Nick Jones, the founder and CEO of Soho House.
With an empire of private clubs around the world.
It's the most see-and-be-seen type of place. Not everyone gets in. Your upbringing is particularly compelling to me, because you were somewhat counted out.
I'm hugely dyslexic. People didn't understand it then. You were just branded thick.
Wow.
There was not much choice for me.
You've created a business which brings a lot of people joy. That first Soho House on Greek Street, why did it work?
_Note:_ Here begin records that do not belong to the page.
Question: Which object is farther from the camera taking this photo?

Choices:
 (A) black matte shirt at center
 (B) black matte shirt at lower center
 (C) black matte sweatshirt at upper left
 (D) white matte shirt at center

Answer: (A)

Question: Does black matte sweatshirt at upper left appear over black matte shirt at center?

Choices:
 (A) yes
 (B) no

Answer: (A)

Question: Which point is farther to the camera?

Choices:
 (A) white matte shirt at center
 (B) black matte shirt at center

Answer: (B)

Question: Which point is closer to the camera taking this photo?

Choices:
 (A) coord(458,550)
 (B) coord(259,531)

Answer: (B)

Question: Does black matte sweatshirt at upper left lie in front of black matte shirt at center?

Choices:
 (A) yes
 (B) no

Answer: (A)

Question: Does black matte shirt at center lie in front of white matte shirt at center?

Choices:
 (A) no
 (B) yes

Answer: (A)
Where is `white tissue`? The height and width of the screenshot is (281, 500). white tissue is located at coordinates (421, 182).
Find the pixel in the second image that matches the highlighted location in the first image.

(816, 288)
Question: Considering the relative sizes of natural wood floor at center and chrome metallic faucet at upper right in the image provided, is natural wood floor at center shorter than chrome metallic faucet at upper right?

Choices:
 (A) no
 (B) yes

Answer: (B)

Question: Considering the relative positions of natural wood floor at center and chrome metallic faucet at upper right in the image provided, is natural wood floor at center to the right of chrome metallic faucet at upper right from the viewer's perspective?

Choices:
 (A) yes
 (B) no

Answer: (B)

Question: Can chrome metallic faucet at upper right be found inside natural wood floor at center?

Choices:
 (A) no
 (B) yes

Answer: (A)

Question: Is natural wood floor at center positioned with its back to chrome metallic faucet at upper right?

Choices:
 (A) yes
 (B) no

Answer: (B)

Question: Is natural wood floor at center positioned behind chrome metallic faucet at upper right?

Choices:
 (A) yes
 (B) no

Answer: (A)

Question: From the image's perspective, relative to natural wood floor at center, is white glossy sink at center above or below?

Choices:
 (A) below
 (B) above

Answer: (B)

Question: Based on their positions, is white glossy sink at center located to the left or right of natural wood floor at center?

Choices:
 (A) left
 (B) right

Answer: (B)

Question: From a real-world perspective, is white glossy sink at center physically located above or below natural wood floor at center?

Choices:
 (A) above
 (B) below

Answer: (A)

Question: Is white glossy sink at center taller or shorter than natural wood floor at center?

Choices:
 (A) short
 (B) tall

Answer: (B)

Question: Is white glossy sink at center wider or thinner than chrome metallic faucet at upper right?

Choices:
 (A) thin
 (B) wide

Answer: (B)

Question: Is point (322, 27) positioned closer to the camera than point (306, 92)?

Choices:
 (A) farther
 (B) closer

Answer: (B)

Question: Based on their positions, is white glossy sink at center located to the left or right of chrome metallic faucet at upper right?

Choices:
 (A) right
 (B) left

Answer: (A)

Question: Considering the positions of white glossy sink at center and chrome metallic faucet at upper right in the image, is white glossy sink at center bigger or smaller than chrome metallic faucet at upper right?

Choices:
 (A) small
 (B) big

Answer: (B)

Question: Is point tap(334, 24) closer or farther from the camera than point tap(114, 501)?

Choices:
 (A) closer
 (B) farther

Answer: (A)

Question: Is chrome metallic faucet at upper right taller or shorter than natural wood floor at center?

I wanted to prove that hospitality could be done differently. I can't think of a time where I was thinking about making an aspirational brand. I've always been obsessed about the member, and that was always my number one thing. They've created that. If you don't make mistakes, you're not pushing yourself. You're not taking yourself out of your comfort zone. Maybe I was trying to prove to my family that I- I could do this, and I think that's an invaluable lesson.
At what point does that desire to prove something need to be contained because it might come at the expense of, like, life balance?
Um, a very good question, and I think...
So without further ado, I'm Steven Bartlett, and this is The Diary of a CEO. I hope nobody's listening, but if you are, then please keep this to yourself. Nick, thank you for being here. Um, I have to say, I'm a big fan of the- the business you've created and the- and the, I know you don't like the word, but the brand you've built, um, for- for many, many reasons that I'm excited to get into, maybe because I'm a marketeer, but maybe also just because I'm a- I'm a customer, someone, and someone that loves the- the Soho House, um, brand. But where I wanted to start with you is where I always start, and your- your, um, your sort of origin story, your upbringing is particularly compelling to me, because, um, by many accounts and even your own, you were somewhat counted out. Is that true?
Well, my childhood was... Well, I- I don't think I'd say I was counted out. I- I was, you know, in a nice middle class family where I had two older brothers and a sister, younger sister, mum and dad. Um, but my two older brothers, um, were, you know, they were the- the sort of stars. They were the... (clears throat) They- they were great at school, they were good at sport, and I was a bit not so good at sport and not so good at school. And it was a sort of different sort of, um, sort of childhood that than... I suppose that they had. And, um, yeah, I think it probably put- put me in good stead, but at the time, it was probably quite tricky.